Le mois dernier, le ministère des Finances israélien a transféré 120 millions de shekels (30 millions d’euros) à Ramallah. « C’est un premier pas important. Des discussions urgentes doivent cependant avoir lieu sur la façon dont Israël peut assurer des transferts réguliers », a ajouté le diplomate.

« Les deux parties doivent coopérer rapidement pour résoudre les obstacles qui entravent les transferts réguliers, y compris la rétention des recettes fiscales. »

Il a également estimé que l’AP aurait également besoin « d’un soutien extérieur généreux et d’une assistance technique » pour l’aider à surmonter la pandémie.

Samedi, M. Mladenov a cosigné une déclaration publiée par les cinq envoyés spéciaux de l’ONU au Moyen-Orient, qui ont appelé les parties en conflit à geler les hostilités en raison de la pandémie de coronavirus.

« Nous appelons toutes les parties à s’engager, de bonne foi et sans conditions préalables, à négocier des arrêts immédiats des hostilités en cours, à maintenir les cessez-le-feu existants, à mettre en place des cessez-le-feu plus durables et plus complets, et à parvenir à des résolutions à plus long terme des conflits persistants dans la région », peut-on lire dans la déclaration.

« Nous appelons également chacun à faire preuve d’un maximum de retenue, à apaiser les tensions et à s’efforcer de résoudre les différends par le dialogue, la négociation, la médiation ou d’autres moyens pacifiques.
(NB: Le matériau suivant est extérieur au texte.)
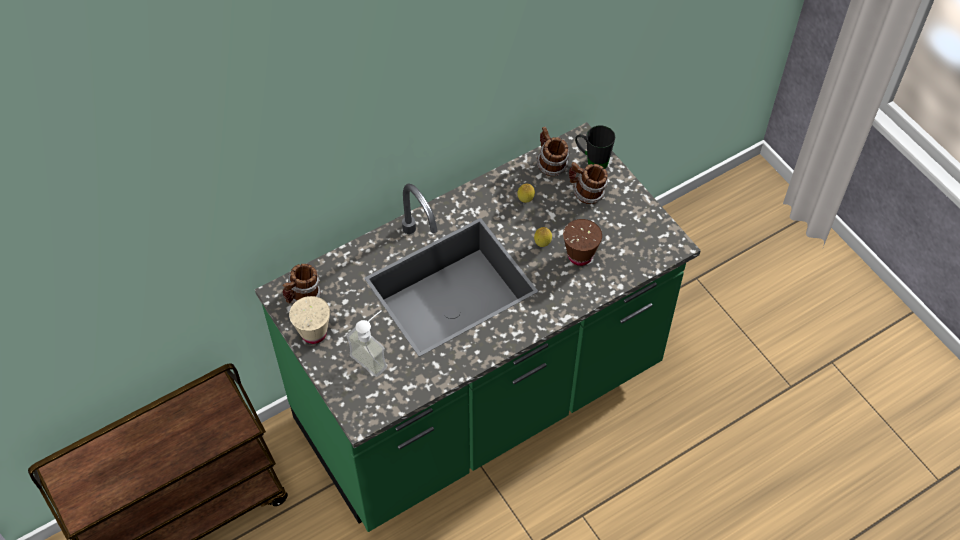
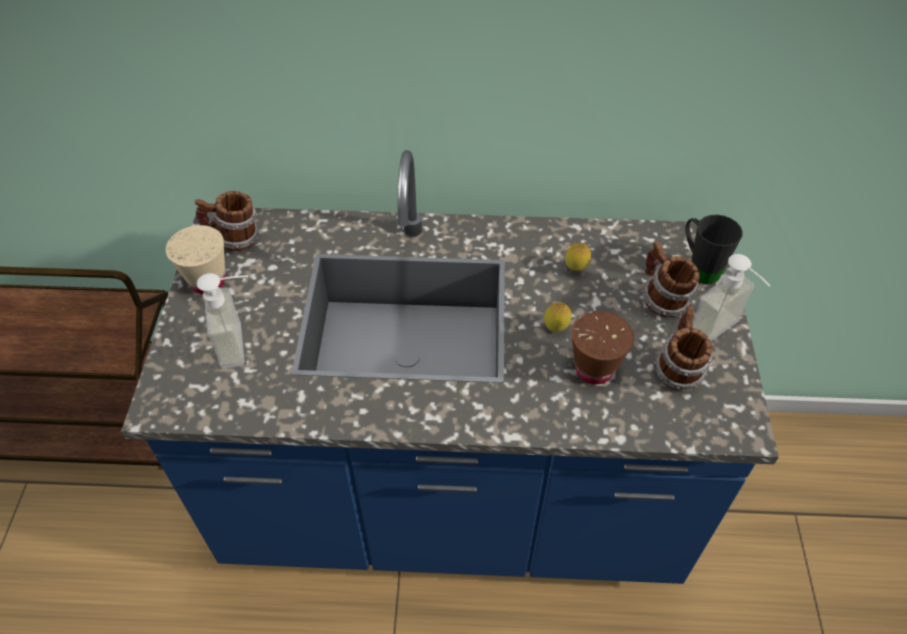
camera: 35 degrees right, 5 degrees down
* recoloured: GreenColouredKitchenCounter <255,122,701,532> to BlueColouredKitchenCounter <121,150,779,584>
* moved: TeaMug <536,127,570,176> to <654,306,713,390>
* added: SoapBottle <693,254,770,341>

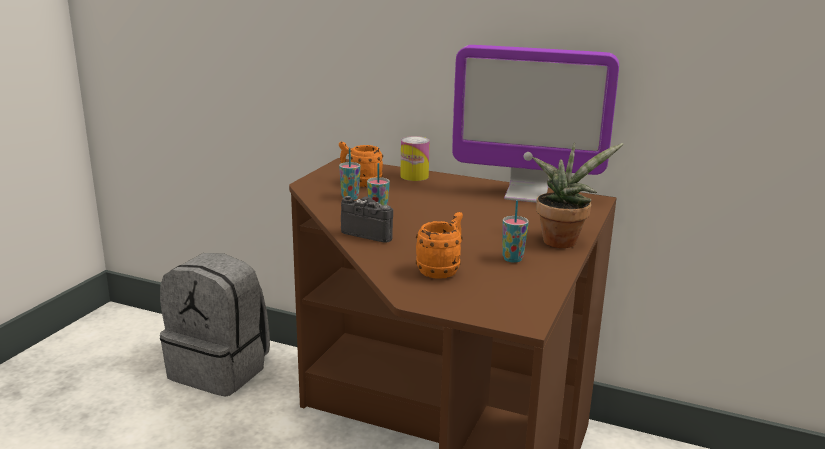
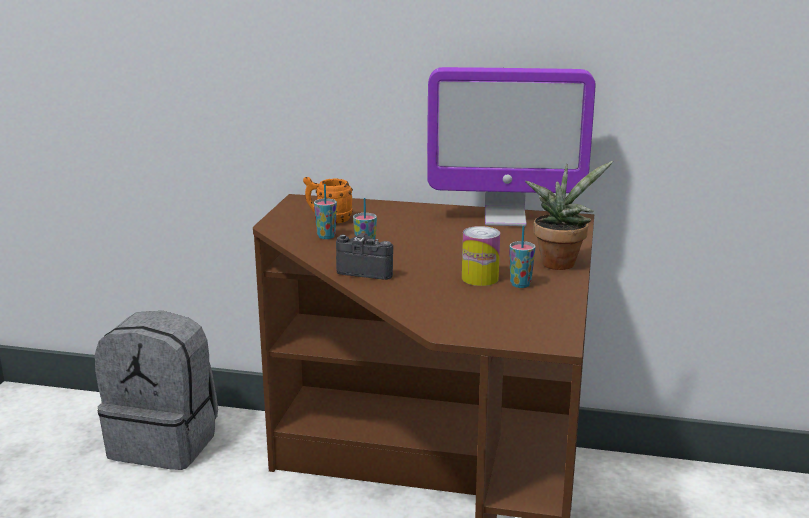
camera: 10 degrees left, 0 degrees up
* moved: Can <400,136,430,181> to <462,226,500,286>
* removed: OrangeyTeaMug <416,212,463,279>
Nous appelons en outre chacun à s’abstenir de toute activité susceptible d’entraîner une nouvelle détérioration de la stabilité et de la sécurité dans tout pays ou dans l’ensemble de la région ».

Le mois dernier, l’ONU a salué Israël pour son soutien au système de santé palestinien, mais les responsables de Ramallah ont continué à dénigrer le gouvernement de Jérusalem, l’accusant d’exploiter le coronavirus pour approfondir son « occupation » sur le peuple palestinien.